Supplied passage:

It is part of the port’s mandate to work in partnership with the private companies along the ship channel as well as various agencies to develop programs to deal with climate change and unwanted pollutants, according to Byrnes.

Early this year, the port authority published an environmental leadership strategy with stated goals on what it wants to achieve in the near term and long term when it comes to clean air, water quality, storm water runoff and other ecological concerns.

“As part of that we are doing a whole bunch of things and the port has reduced its carbon footprint by 55% over the last four years,” Byrnes stated. “One of the big needle movers there was an electricity contract.” 

That’s a reference to the port having signed an electricity contract with Shell, which built a solar field in West Texas with the public grant.

“So, one thing we did,” Byrnes says, “we introduced electric vehicles to our fleet and those types of things.” 

Another partnership with the Texas Commission on Environment Quality, which was aimed at emissions reductions, resulted in a number of recommendations.

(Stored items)
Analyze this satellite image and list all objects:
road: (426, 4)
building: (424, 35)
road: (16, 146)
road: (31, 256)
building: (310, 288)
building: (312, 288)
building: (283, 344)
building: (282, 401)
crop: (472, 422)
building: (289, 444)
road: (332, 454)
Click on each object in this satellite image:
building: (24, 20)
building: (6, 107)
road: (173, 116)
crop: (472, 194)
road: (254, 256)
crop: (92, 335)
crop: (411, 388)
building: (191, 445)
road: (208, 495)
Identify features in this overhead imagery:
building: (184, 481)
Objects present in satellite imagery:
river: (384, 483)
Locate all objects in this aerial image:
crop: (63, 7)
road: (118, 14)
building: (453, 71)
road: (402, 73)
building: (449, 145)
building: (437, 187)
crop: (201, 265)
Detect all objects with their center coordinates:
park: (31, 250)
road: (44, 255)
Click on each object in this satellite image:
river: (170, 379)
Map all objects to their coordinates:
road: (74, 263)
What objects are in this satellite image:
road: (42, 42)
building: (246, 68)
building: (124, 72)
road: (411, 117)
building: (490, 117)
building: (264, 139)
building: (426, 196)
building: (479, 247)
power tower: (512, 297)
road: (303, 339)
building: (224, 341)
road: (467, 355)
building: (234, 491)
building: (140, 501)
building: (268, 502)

Exercise instructions: Write the next part of the passage about the port's environmental work, starting after its final sentence.

Solved exercise:
“One of the things that was implementable in the immediate term was to purchase an electric yard mule to move containers around the yards,” Byrnes recalled. “That technology we had tried about 10 years ago, but the technology at the time didn’t stand up to the workload pressures but we tried it again. It has been in our fleet for about six months now and we are seeing good performance, so we will probably continue to move in that direction.

Another port goal resulted in the launch of a “sustainability action team”—with an emphasis on “action,” according to Byrnes, who stressed that the authority wants the public to realize there are several initiatives in the works. One initiative involved invitations to about 140 different stakeholders for five, two-hour environmental workshops.

“We had about 80 participate from all walks of life—citizens, community and environmental advocacy groups but also the cargo shippers, beneficial cargo owners, the cargo carriers and industry partners,” said Byrnes. 

Through these workshops, there was a review of more than 100 sustainable projects at 70 ports around the world, which allowed Houston to match up its own projects with other global sustainability concepts.

“We took a sampling of that and said these are the types of things that can fit here in Houston,” Byrnes said.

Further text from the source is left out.